───── TEXTO DE LEITURA

Novo número de deputados por estado ainda à espera de decisão do STF

Brasília - O julgamento dos recursos dos 25 condenados na ação penal do mensalão vai certamente atrasar, ainda mais, a palavra final do Supremo Tribunal Federal sobre a resolução do Tribunal Superior Eleitoral que recalculou o número de deputados federais e estaduais, por estado, a serem eleitos em outubro do próximo ano.

Os governadores do Espírito Santo, da Paraíba e de Pernambuco – mais as assembleias legislativas do Piauí, de Pernambuco e da Paraíba – estão à espera de que os relatores das ações de inconstitucionalidade que promoveram, ministros Gilmar Mendes e Rosa Weber, tenham condições de levar os feitos a julgamento pelo plenário. A primeira dessas ações, do governador capixaba Renato Casagrande, foi ajuizada em abril. A última delas, da Assembleia Legislativa pernambucana, deu entrada no protocolo do STF nesta última segunda-feira.

──────────

- TAREFAS A CUMPRIR
A - Na notícia sobre o número de deputados, em que mês foi ajuizada a primeira das ações de inconstitucionalidade?
B - Reescreva em forma de lista o parágrafo da notícia sobre o número de deputados que começa com "Os governadores do Espírito Santo", mantendo os fatos principais.
C - Transcreva da notícia sobre o número de deputados o trecho que começa em "Os governadores do" e segue até "nesta última segunda-feira.".
Baseie-se somente no texto de leitura.

───── DADOS DO EXERCÍCIO

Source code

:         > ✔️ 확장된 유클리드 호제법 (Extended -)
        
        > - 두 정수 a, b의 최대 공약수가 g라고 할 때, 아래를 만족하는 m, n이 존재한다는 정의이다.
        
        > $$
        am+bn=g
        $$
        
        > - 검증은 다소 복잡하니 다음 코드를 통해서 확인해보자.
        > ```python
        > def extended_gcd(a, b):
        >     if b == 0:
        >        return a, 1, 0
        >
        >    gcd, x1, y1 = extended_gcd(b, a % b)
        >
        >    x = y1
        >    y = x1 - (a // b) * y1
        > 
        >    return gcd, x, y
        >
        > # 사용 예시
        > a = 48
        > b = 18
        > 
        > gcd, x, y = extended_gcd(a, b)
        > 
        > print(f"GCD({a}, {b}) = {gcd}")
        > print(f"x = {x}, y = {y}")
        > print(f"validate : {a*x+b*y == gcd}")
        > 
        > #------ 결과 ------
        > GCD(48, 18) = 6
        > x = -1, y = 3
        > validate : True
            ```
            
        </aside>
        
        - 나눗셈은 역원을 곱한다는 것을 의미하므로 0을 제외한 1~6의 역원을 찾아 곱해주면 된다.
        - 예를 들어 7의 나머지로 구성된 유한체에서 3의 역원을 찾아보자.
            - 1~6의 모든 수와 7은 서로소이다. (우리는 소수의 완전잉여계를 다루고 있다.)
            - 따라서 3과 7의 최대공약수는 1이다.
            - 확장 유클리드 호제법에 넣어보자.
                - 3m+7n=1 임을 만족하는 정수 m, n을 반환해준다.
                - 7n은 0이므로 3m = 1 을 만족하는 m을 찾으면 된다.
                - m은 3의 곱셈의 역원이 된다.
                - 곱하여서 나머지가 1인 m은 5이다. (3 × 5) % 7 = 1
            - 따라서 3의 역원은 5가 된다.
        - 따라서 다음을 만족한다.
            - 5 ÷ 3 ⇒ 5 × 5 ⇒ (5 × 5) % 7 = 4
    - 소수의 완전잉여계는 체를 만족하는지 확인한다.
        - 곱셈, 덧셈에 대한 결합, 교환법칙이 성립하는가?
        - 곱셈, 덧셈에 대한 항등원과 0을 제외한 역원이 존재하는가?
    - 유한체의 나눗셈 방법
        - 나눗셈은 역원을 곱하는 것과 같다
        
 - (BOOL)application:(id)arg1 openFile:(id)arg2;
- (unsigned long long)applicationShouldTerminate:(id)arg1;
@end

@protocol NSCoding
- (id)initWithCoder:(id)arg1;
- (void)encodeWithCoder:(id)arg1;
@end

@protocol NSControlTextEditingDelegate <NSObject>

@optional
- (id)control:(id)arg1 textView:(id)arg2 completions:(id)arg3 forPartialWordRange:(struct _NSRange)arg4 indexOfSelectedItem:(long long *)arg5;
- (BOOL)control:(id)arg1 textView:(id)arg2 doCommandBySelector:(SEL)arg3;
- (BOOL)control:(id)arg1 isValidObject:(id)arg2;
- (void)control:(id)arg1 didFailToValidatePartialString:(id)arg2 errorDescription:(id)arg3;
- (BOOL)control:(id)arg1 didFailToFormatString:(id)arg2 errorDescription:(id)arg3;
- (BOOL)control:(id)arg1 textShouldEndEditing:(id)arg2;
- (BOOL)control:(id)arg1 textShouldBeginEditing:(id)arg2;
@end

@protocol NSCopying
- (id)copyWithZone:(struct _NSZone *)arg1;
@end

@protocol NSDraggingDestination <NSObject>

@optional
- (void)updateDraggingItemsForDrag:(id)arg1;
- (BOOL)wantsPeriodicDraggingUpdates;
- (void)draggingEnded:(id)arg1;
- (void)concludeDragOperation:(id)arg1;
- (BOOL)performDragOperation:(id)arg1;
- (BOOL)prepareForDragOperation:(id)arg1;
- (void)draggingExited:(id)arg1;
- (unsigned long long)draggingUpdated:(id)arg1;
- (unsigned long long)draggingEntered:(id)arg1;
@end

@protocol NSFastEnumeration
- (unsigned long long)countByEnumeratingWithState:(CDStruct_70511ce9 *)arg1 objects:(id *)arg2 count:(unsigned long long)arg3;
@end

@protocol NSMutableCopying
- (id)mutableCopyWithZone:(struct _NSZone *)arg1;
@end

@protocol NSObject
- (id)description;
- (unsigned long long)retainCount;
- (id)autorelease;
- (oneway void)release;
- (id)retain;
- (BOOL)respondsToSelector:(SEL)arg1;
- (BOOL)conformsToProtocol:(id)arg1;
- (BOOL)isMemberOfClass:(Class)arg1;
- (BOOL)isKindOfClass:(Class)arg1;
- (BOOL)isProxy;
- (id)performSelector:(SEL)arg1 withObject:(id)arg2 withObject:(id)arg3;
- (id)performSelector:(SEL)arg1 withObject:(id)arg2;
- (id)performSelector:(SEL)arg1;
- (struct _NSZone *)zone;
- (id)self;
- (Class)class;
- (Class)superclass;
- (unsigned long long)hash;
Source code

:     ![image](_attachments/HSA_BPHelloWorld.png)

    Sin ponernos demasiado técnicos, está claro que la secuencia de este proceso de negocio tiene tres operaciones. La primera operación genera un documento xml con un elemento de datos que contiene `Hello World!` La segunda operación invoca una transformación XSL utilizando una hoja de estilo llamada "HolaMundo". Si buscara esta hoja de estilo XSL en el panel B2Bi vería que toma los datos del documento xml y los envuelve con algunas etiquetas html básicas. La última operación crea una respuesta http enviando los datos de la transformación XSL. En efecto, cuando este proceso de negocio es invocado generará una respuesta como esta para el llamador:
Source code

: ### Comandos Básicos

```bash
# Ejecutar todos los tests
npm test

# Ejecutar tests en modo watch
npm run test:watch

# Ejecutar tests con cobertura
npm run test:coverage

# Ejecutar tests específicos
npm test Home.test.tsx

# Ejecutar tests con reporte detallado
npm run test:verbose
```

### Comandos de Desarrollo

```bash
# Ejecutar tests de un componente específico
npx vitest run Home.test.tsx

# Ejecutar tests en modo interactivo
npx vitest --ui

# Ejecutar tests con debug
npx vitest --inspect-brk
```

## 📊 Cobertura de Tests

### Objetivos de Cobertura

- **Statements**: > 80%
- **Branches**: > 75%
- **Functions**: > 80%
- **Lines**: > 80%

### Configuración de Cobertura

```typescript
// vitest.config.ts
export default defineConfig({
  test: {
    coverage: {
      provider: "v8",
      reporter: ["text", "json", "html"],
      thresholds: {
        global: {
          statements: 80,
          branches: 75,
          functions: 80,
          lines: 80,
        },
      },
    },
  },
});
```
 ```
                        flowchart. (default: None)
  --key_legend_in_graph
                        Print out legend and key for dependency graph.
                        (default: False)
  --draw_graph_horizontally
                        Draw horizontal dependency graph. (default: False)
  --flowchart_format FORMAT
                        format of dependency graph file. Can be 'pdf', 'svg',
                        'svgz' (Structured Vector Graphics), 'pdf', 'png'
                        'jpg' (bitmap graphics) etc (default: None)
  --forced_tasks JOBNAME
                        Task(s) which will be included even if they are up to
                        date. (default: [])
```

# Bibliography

──────────

- RESPOSTAS DAS TAREFAS
A - Em abril.

B -
- Os governadores do Espírito Santo, da Paraíba e de Pernambuco e as assembleias legislativas do Piauí, de Pernambuco e da Paraíba aguardam que os relatores, ministros Gilmar Mendes e Rosa Weber, levem suas ações de inconstitucionalidade ao plenário.
- A primeira ação, do governador capixaba Renato Casagrande, foi ajuizada em abril.
- A última, da Assembleia Legislativa pernambucana, deu entrada no protocolo do STF nesta última segunda-feira.

C -
Os governadores do Espírito Santo, da Paraíba e de Pernambuco – mais as assembleias legislativas do Piauí, de Pernambuco e da Paraíba – estão à espera de que os relatores das ações de inconstitucionalidade que promoveram, ministros Gilmar Mendes e Rosa Weber, tenham condições de levar os feitos a julgamento pelo plenário. A primeira dessas ações, do governador capixaba Renato Casagrande, foi ajuizada em abril. A última delas, da Assembleia Legislativa pernambucana, deu entrada no protocolo do STF nesta última segunda-feira.